Yukio Mishima: "L' ultimo samurai"
Yukio Mishima, pseudonimo di Kimitake Hiraoka, è stato uno dei più importanti e controversi scrittori giapponesi del XX secolo. La sua figura è avvolta da un'aura di mistero e fascino.
Viviana Sannino
9/17/20242 min leggere


Yukio Mishima, pseudonimo di Kimitake Hiraoka, è stato uno dei più importanti e controversi scrittori giapponesi del XX secolo. La sua figura è avvolta da un'aura di mistero e fascino.
Un enigma vivente
Mishima era molto più di un semplice scrittore. Come ogni artista era unico nel suo genere. Ha cucito su di sé diverse personalità: il romanziere, il drammaturgo, il poeta, l’attore, il regista cinematografico e persino il maestro di arti marziali.
La ricerca dell'identità nazionale
Una delle ossessioni nella produzione di Mishima è proprio la ricerca dell'identità nazionale giapponese. L'autore era profondamente legato alla tradizione del suo paese, in particolare alla cultura samurai, e sentiva il bisogno di difenderla dalla corruzione e dalla decadenza della società moderna.
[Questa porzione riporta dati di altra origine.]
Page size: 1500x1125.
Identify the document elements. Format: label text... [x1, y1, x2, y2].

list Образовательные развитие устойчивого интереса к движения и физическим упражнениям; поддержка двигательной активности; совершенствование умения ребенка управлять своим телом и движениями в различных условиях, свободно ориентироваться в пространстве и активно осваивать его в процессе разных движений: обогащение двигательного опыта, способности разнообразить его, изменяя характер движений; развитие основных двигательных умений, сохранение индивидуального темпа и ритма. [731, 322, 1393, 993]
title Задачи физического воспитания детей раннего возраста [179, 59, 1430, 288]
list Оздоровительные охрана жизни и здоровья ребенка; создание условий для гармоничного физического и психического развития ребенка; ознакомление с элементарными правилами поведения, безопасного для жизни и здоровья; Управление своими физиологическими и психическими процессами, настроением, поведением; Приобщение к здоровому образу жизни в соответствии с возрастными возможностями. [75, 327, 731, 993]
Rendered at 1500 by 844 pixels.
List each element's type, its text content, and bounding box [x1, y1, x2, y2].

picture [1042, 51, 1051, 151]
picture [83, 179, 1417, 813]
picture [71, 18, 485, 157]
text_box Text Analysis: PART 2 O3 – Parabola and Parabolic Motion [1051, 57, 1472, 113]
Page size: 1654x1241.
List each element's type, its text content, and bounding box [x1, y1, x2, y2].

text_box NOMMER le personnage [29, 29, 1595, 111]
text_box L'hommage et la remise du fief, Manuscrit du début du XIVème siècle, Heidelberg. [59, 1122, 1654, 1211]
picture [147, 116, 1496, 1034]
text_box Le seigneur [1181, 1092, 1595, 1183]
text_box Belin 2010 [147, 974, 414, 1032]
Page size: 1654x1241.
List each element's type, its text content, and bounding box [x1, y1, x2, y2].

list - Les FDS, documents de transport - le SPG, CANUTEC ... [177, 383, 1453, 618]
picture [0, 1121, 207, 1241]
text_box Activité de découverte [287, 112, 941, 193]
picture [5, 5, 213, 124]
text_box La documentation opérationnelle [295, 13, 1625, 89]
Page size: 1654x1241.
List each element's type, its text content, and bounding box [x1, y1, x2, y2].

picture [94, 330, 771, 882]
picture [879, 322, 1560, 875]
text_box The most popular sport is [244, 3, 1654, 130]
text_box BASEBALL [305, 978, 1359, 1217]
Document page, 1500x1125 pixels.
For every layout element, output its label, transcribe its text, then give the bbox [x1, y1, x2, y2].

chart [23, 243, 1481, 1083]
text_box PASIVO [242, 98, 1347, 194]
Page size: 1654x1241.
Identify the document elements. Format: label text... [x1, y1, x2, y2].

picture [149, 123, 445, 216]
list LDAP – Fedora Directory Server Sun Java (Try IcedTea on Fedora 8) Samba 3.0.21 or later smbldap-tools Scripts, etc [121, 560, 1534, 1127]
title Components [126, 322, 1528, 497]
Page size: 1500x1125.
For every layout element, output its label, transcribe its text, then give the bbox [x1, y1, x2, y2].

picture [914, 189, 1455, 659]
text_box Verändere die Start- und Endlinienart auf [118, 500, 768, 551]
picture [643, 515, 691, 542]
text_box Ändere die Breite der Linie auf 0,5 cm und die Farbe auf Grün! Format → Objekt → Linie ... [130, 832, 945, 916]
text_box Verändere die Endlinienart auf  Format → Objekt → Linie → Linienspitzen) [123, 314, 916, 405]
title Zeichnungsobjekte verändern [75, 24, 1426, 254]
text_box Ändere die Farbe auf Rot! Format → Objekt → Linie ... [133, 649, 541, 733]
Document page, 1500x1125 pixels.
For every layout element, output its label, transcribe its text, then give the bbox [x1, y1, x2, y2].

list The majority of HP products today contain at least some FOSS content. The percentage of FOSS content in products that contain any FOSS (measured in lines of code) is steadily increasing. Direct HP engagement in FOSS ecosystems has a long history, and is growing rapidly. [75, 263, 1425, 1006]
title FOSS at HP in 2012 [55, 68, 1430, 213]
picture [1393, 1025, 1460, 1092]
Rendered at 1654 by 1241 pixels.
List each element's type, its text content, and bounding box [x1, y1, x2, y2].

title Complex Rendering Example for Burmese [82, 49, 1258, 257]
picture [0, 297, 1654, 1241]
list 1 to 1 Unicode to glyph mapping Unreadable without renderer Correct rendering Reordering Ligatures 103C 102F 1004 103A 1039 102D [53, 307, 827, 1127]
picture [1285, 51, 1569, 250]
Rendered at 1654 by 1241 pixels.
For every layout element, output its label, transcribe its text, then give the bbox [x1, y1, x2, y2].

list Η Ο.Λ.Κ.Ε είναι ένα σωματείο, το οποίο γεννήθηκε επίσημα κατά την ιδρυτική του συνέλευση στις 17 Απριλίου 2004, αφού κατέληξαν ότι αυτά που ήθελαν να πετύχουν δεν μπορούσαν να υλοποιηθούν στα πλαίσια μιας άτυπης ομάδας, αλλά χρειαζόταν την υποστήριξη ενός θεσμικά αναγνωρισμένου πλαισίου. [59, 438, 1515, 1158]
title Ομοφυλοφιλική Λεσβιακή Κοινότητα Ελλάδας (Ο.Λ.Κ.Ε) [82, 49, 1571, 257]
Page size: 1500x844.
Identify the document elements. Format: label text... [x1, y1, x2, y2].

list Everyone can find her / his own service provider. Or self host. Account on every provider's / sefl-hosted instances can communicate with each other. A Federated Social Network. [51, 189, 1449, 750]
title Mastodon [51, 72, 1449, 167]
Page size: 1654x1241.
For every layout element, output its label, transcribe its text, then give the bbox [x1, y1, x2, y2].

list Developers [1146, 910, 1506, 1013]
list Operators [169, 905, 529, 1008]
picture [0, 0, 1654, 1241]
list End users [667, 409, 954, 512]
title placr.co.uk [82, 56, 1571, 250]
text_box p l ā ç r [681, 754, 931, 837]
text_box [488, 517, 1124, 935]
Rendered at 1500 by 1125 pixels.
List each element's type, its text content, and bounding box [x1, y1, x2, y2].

In molte delle sue opere, Mishima esprime un profondo malessere nei confronti della perdita dei valori tradizionali e della crescente occidentalizzazione del Giappone. Questa sua visione conservatrice e nazionalista lo portò a fondare la Tatenokai, una milizia privata ispirata ai samurai, con l'obiettivo di risvegliare lo spirito guerriero della gioventù giapponese.
Un gesto estremo
La vita di Mishima si concluse in modo drammatico: nel 1970, insieme ad alcuni membri della Tatenokai, cercò di inscenare un colpo di stato all'interno delle forze armate giapponesi. Fallito il tentativo, Mishima si suicidò ritualmente con l'harakiri, un gesto estremo che sottolineò ancora una volta la sua profonda connessione con la tradizione samurai.
Un ideale perduto
Il suicidio di Mishima, avvenuto tramite seppuku il 25 novembre 1970, fu molto più di un semplice gesto disperato. Fu un atto politico e simbolico, un tentativo estremo di scuotere una nazione che, a suo avviso, aveva perduto la propria anima.
Mishima era un fervente nazionalista giapponese, preoccupato dalla crescente occidentalizzazione del suo paese e dalla rinuncia ai valori tradizionali. La Costituzione pacifista del Giappone, imposta dagli Stati Uniti dopo la Seconda Guerra Mondiale, era per lui un simbolo di debolezza e decadenza. Con il suo gesto, voleva protestare contro questa situazione e riaccendere lo spirito guerriero dei suoi connazionali.
Mishima era profondamente legato alla figura del samurai, simbolo di onore, coraggio e lealtà. Il seppuku, il suicidio rituale dei samurai, era per lui l'unico modo per mantenere la propria dignità di fronte al fallimento della sua missione.
Il samurai e il seppuku
I samurai erano i guerrieri dell'antica Giappone, una classe sociale che seguiva un rigoroso codice etico, il bushido. Questo codice enfatizzava valori come l'onore, il coraggio, la lealtà e l'autodisciplina.
Il seppuku era considerato l'ultima risorsa per un samurai che avesse violato il codice d'onore, o che si trovasse in una situazione senza via d'uscita.
Il seppuku era un atto cerimoniale che richiedeva grande coraggio e autocontrollo. Il samurai si toglieva i vestiti superiori, si inginocchiava e, con una spada corta (tantō), si infliggeva una ferita profonda nell'addome. Un altro samurai, spesso un amico fidato, poi decapitava il primo per porre fine alle sue sofferenze. L’addome era considerato il centro delle emozioni e dei desideri, e tagliandolo il samurai rinunciava a tutto ciò che era terreno e mortale.